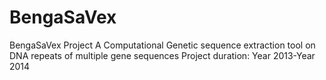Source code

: # BengaSaVex
BengaSaVex Project  A Computational Genetic sequence extraction tool on DNA repeats of multiple gene sequences
Project duration: Year 2013-Year 2014
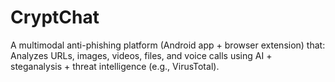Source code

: # CryptChat
A multimodal anti-phishing platform (Android app + browser extension) that:  Analyzes URLs, images, videos, files, and voice calls using AI + steganalysis + threat intelligence (e.g., VirusTotal).

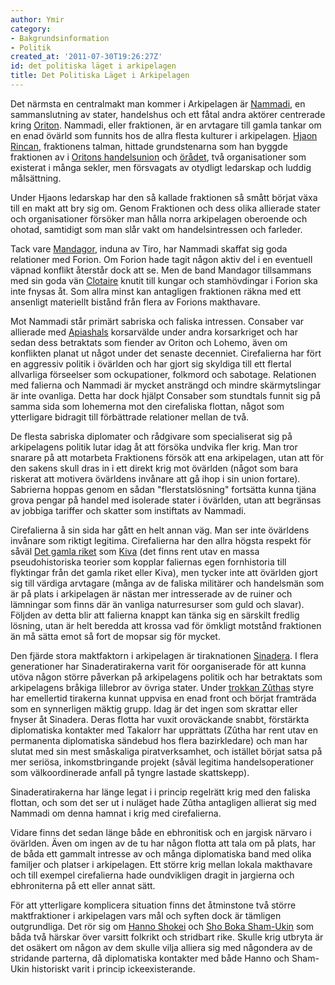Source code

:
 ```yaml
---
author: Ymir
category:
- Bakgrundsinformation
- Politik
created_at: '2011-07-30T19:26:27Z'
id: det politiska läget i arkipelagen
title: Det Politiska Läget i Arkipelagen
---
```

Det närmsta en centralmakt man kommer i Arkipelagen är [Nammadi], en sammanslutning av stater, handelshus och ett fåtal andra aktörer centrerade kring [Oriton]. Nammadi, eller fraktionen, är en arvtagare till gamla tankar om en enad övärld som funnits hos de allra flesta kulturer i arkipelagen. [Hjaon Rincan], fraktionens talman, hittade grundstenarna som han byggde fraktionen av i [Oritons handelsunion] och [örådet], två organisationer som existerat i många sekler, men försvagats av otydligt ledarskap och luddig målsättning.

Under Hjaons ledarskap har den så kallade fraktionen så smått börjat växa till en makt att bry sig om. Genom Fraktionen och dess olika allierade stater och organisationer försöker man hålla norra arkipelagen oberoende och ohotad, samtidigt som man slår vakt om handelsintressen och farleder.

Tack vare [Mandagor], induna av Tiro, har Nammadi skaffat sig goda relationer med Forion. Om Forion hade tagit någon aktiv del i en eventuell väpnad konflikt återstår dock att se. Men de band Mandagor tillsammans med sin goda vän [Clotaire] knutit till kungar och stamhövdingar i Forion ska inte fnysas åt. Som allra minst kan antagligen fraktionen räkna med ett ansenligt materiellt bistånd från flera av Forions makthavare.

Mot Nammadi står primärt sabriska och faliska intressen. Consaber var allierade med [Apiashals] korsarvälde under andra korsarkriget och har sedan dess betraktats som fiender av Oriton och Lohemo, även om konflikten planat ut något under det senaste decenniet. Cirefalierna har fört en aggressiv politik i övärlden och har gjort sig skyldiga till ett flertal allvarliga förseelser som ockupationer, folkmord och sabotage. Relationen med falierna och Nammadi är mycket ansträngd och mindre skärmytslingar är inte ovanliga. Detta har dock hjälpt Consaber som stundtals funnit sig på samma sida som lohemerna mot den cirefaliska flottan, något som ytterligare bidragit till förbättrade relationer mellan de två.

De flesta sabriska diplomater och rådgivare som specialiserat sig på arkipelagens politik lutar idag åt att försöka undvika fler krig. Man tror snarare på att motarbeta Fraktionens försök att ena arkipelagen, utan att för den sakens skull dras in i ett direkt krig mot övärlden (något som bara riskerat att motivera övärldens invånare att gå ihop i sin union fortare). Sabrierna hoppas genom en sådan "flerstatslösning" fortsätta kunna tjäna grova pengar på handel med isolerade stater i övärlden, utan att begränsas av jobbiga tariffer och skatter som instiftats av Nammadi.

Cirefalierna å sin sida har gått en helt annan väg. Man ser inte övärldens invånare som riktigt legitima. Cirefalierna har den allra högsta respekt för såväl [Det gamla riket] som [Kiva] (det finns rent utav en massa pseudohistoriska teorier som kopplar faliernas egen fornhistoria till flyktingar från det gamla riket eller Kiva), men tycker inte att övärlden gjort sig till värdiga arvtagare (många av de faliska militärer och handelsmän som är på plats i arkipelagen är nästan mer intresserade av de ruiner och lämningar som finns där än vanliga naturresurser som guld och slavar). Följden av detta blir att falierna knappt kan tänka sig en särskilt fredlig lösning, utan är helt beredda att krossa vad för ömkligt motstånd fraktionen än må sätta emot så fort de mopsar sig för mycket.

Den fjärde stora maktfaktorn i arkipelagen är tiraknationen [Sinadera]. I flera generationer har Sinaderatirakerna varit för oorganiserade för att kunna utöva någon större påverkan på arkipelagens politik och har betraktats som arkipelagens bråkiga lillebror av övriga stater. Under [trokkan Zûthas] styre har emellertid tirakerna kunnat uppvisa en enad front och börjat framträda som en synnerligen mäktig grupp. Idag är det ingen som skrattar eller fnyser åt Sinadera. Deras flotta har vuxit oroväckande snabbt, förstärkta diplomatiska kontakter med Takalorr har upprättats (Zûtha har rent utav en permanenta diplomatiska sändebud hos flera bazirkledare) och man har slutat med sin mest småskaliga piratverksamhet, och istället börjat satsa på mer seriösa, inkomstbringande projekt (såväl legitima handelsoperationer som välkoordinerade anfall på tyngre lastade skattskepp).

Sinaderatirakerna har länge legat i i princip regelrätt krig med den faliska flottan, och som det ser ut i nuläget hade Zûtha antagligen allierat sig med Nammadi om denna hamnat i krig med cirefalierna.

Vidare finns det sedan länge både en ebhronitisk och en jargisk närvaro i övärlden. Även om ingen av de tu har någon flotta att tala om på plats, har de båda ett gammalt intresse av och många diplomatiska band med olika familjer och platser i arkipelagen. Ett större krig mellan lokala makthavare och till exempel cirefalierna hade oundvikligen dragit in jargierna och ebhroniterna på ett eller annat sätt.

För att ytterligare komplicera situation finns det åtminstone två större maktfraktioner i arkipelagen vars mål och syften dock är tämligen outgrundliga. Det rör sig om [Hanno Shokei] och [Sho Boka Sham-Ukin] som båda två härskar över varsitt folkrikt och stridbart rike. Skulle krig utbryta är det osäkert om någon av dem skulle vilja alliera sig med någondera av de stridande parterna, då diplomatiska kontakter med både Hanno och Sham-Ukin historiskt varit i princip ickeexisterande.

  [Nammadi]: Nammadi
  [Oriton]: Oriton
  [Hjaon Rincan]: Hjaon_Rincan
  [Oritons handelsunion]: Handelsunionen
  [örådet]: Örådet
  [Mandagor]: Mandagor_av_Tiro
  [Clotaire]: Clotaire
  [Apiashals]: Apiashal
  [Det gamla riket]: Det_gamla_riket
  [Kiva]: Kiva
  [Sinadera]: Sinadera
  [trokkan Zûthas]: Zûtha_av_Raukorr
  [Hanno Shokei]: Hanno_Shokei
  [Sho Boka Sham-Ukin]: Sho_Boka_Sham-Ukin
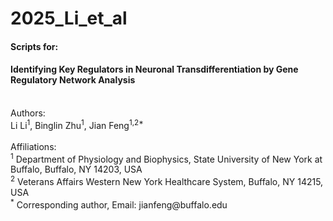 # 2025_Li_et_al
#### Scripts for:<br/>
#### Identifying Key Regulators in Neuronal Transdifferentiation by Gene Regulatory Network Analysis<br/>
<br/>
Authors:<br/>
Li Li<sup>1</sup>, Binglin Zhu<sup>1</sup>, Jian Feng<sup>1,2*</sup><br/>
<br/>
Affiliations:<br/>
<sup>1</sup> Department of Physiology and Biophysics, State University of New York at Buffalo, Buffalo, NY 14203, USA<br/>
<sup>2</sup> Veterans Affairs Western New York Healthcare System, Buffalo, NY 14215, USA<br/>
<sup>*</sup> Corresponding author, Email: jianfeng@buffalo.edu<br/>
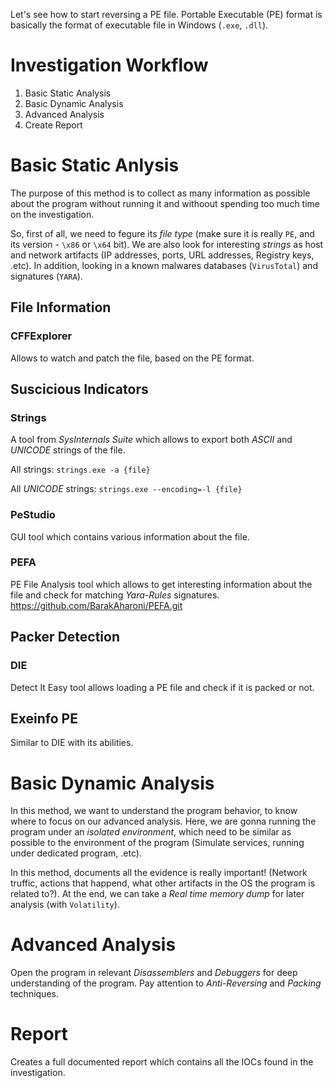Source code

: Let's see how to start reversing a PE file.
Portable Executable (PE) format is basically the format of executable file in Windows (`.exe`, `.dll`).

# Investigation Workflow
1. Basic Static Analysis
2. Basic Dynamic Analysis
3. Advanced Analysis
5. Create Report

# Basic Static Anlysis
The purpose of this method is to collect as many information as possible about the program without running it and withoout spending too much time on the investigation.

So, first of all, we need to fegure its *file type* (make sure it is really `PE`, and its version - `\x86` or `\x64` bit). We are also look for interesting *strings* as host and network artifacts (IP addresses, ports, URL addresses, Registry keys, .etc).
In addition, looking in a known malwares databases (`VirusTotal`) and signatures (`YARA`).

## File Information
### CFFExplorer
Allows to watch and patch the file, based on the PE format.

## Suscicious Indicators
### Strings
A tool from *SysInternals Suite* which allows to export both *ASCII* and *UNICODE* strings of the file.

All strings: `strings.exe -a {file}`

All *UNICODE* strings: `strings.exe --encoding=-l {file}`

### PeStudio
GUI tool which contains various information about the file.

### PEFA
PE File Analysis tool which allows to get interesting information about the file and check for matching *Yara-Rules* signatures.
https://github.com/BarakAharoni/PEFA.git

## Packer Detection
### DIE
Detect It Easy tool allows loading a PE file and check if it is packed or not.

## Exeinfo PE
Similar to DIE with its abilities.

# Basic Dynamic Analysis
In this method, we want to understand the program behavior, to know where to focus on our advanced analysis. 
Here, we are gonna running the program under an *isolated environment*, which need to be similar as possible to the environment of the program (Simulate services, running under dedicated program, .etc).

In this method, documents all the evidence is really important! (Network truffic, actions that happend, what other artifacts in the OS the program is related to?).
At the end, we can take a *Real time memory dump* for later analysis (with `Volatility`).



# Advanced Analysis
Open the program in relevant *Disassemblers* and *Debuggers* for deep understanding of the program. Pay attention to *Anti-Reversing* and *Packing* techniques.

# Report
Creates a full documented report which contains all the IOCs found in the investigation.
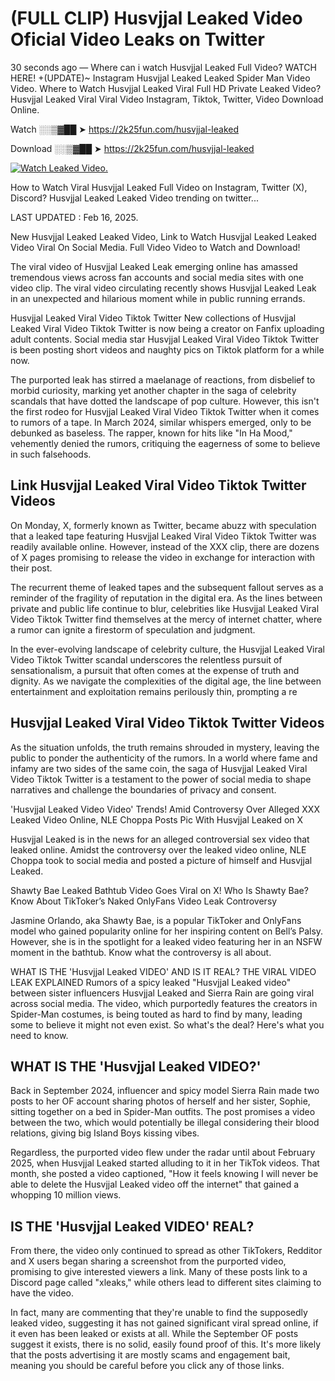 # (FULL CLIP) Husvjjal Leaked Video Oficial Video Leaks on Twitter

30 seconds ago — Where can i watch Husvjjal Leaked Full Video? WATCH HERE! +(UPDATE)~ Instagram Husvjjal Leaked Leaked Spider Man Video Video. Where to Watch Husvjjal Leaked Viral Full HD Private Leaked Video? Husvjjal Leaked Viral Viral Video Instagram, Tiktok, Twitter, Video Download Online.

Watch ░░▒▓██ ➤ https://2k25fun.com/husvjjal-leaked

Download ░░▒▓██ ➤ https://2k25fun.com/husvjjal-leaked

[![Watch Leaked Video.](https://miro.medium.com/v2/resize:fit:828/format:webp/1*cilzJN44JGOrTw9NJCrNHA.gif "Watch Leaked Video")](https://2k25fun.com/husvjjal-leaked)

How to Watch Viral Husvjjal Leaked Full Video on Instagram, Twitter (X), Discord? Husvjjal Leaked Leaked Video trending on twitter...

LAST UPDATED : Feb 16, 2025.

New Husvjjal Leaked Leaked Video, Link to Watch Husvjjal Leaked Leaked Video Viral On Social Media. Full Video Video to Watch and Download!

The viral video of Husvjjal Leaked Leak emerging online has amassed tremendous views across fan accounts and social media sites with one video clip. The viral video circulating recently shows Husvjjal Leaked Leak in an unexpected and hilarious moment while in public running errands.

Husvjjal Leaked Viral Video Tiktok Twitter New collections of Husvjjal Leaked Viral Video Tiktok Twitter is now being a creator on Fanfix uploading adult contents. Social media star Husvjjal Leaked Viral Video Tiktok Twitter is been posting short videos and naughty pics on Tiktok platform for a while now.

The purported leak has stirred a maelanage of reactions, from disbelief to morbid curiosity, marking yet another chapter in the saga of celebrity scandals that have dotted the landscape of pop culture. However, this isn't the first rodeo for Husvjjal Leaked Viral Video Tiktok Twitter when it comes to rumors of a tape. In March 2024, similar whispers emerged, only to be debunked as baseless. The rapper, known for hits like "In Ha Mood," vehemently denied the rumors, critiquing the eagerness of some to believe in such falsehoods.

## Link Husvjjal Leaked Viral Video Tiktok Twitter Videos

On Monday, X, formerly known as Twitter, became abuzz with speculation that a leaked tape featuring Husvjjal Leaked Viral Video Tiktok Twitter was readily available online. However, instead of the XXX clip, there are dozens of X pages promising to release the video in exchange for interaction with their post.

The recurrent theme of leaked tapes and the subsequent fallout serves as a reminder of the fragility of reputation in the digital era. As the lines between private and public life continue to blur, celebrities like Husvjjal Leaked Viral Video Tiktok Twitter find themselves at the mercy of internet chatter, where a rumor can ignite a firestorm of speculation and judgment.

In the ever-evolving landscape of celebrity culture, the Husvjjal Leaked Viral Video Tiktok Twitter scandal underscores the relentless pursuit of sensationalism, a pursuit that often comes at the expense of truth and dignity. As we navigate the complexities of the digital age, the line between entertainment and exploitation remains perilously thin, prompting a re

##  Husvjjal Leaked Viral Video Tiktok Twitter Videos

As the situation unfolds, the truth remains shrouded in mystery, leaving the public to ponder the authenticity of the rumors. In a world where fame and infamy are two sides of the same coin, the saga of Husvjjal Leaked Viral Video Tiktok Twitter is a testament to the power of social media to shape narratives and challenge the boundaries of privacy and consent.

'Husvjjal Leaked Video Video' Trends! Amid Controversy Over Alleged XXX Leaked Video Online, NLE Choppa Posts Pic With Husvjjal Leaked on X

Husvjjal Leaked is in the news for an alleged controversial sex video that leaked online. Amidst the controversy over the leaked video online, NLE Choppa took to social media and posted a picture of himself and Husvjjal Leaked.

Shawty Bae Leaked Bathtub Video Goes Viral on X! Who Is Shawty Bae? Know About TikToker’s Naked OnlyFans Video Leak Controversy

Jasmine Orlando, aka Shawty Bae, is a popular TikToker and OnlyFans model who gained popularity online for her inspiring content on Bell’s Palsy. However, she is in the spotlight for a leaked video featuring her in an NSFW moment in the bathtub. Know what the controversy is all about.

WHAT IS THE 'Husvjjal Leaked VIDEO' AND IS IT REAL? THE VIRAL VIDEO LEAK EXPLAINED Rumors of a spicy leaked "Husvjjal Leaked video" between sister influencers Husvjjal Leaked and Sierra Rain are going viral across social media. The video, which purportedly features the creators in Spider-Man costumes, is being touted as hard to find by many, leading some to believe it might not even exist. So what's the deal? Here's what you need to know.

## WHAT IS THE 'Husvjjal Leaked VIDEO?'

Back in September 2024, influencer and spicy model Sierra Rain made two posts to her OF account sharing photos of herself and her sister, Sophie, sitting together on a bed in Spider-Man outfits. The post promises a video between the two, which would potentially be illegal considering their blood relations, giving big Island Boys kissing vibes.

Regardless, the purported video flew under the radar until about February 2025, when Husvjjal Leaked started alluding to it in her TikTok videos. That month, she posted a video captioned, "How it feels knowing I will never be able to delete the Husvjjal Leaked video off the internet" that gained a whopping 10 million views.

## IS THE 'Husvjjal Leaked VIDEO' REAL?

From there, the video only continued to spread as other TikTokers, Redditor and X users began sharing a screenshot from the purported video, promising to give interested viewers a link. Many of these posts link to a Discord page called "xleaks," while others lead to different sites claiming to have the video.

In fact, many are commenting that they're unable to find the supposedly leaked video, suggesting it has not gained significant viral spread online, if it even has been leaked or exists at all. While the September OF posts suggest it exists, there is no solid, easily found proof of this. It's more likely that the posts advertising it are mostly scams and engagement bait, meaning you should be careful before you click any of those links.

What you should do
Using the entries above, give back exactly the line containing "2. Basic Dynamic Analysis", the line containing "The purpose of", and every line between them, and nothing else.

Answer to this exercise
2. Basic Dynamic Analysis
3. Advanced Analysis
5. Create Report

# Basic Static Anlysis
The purpose of this method is to collect as many information as possible about the program without running it and withoout spending too much time on the investigation.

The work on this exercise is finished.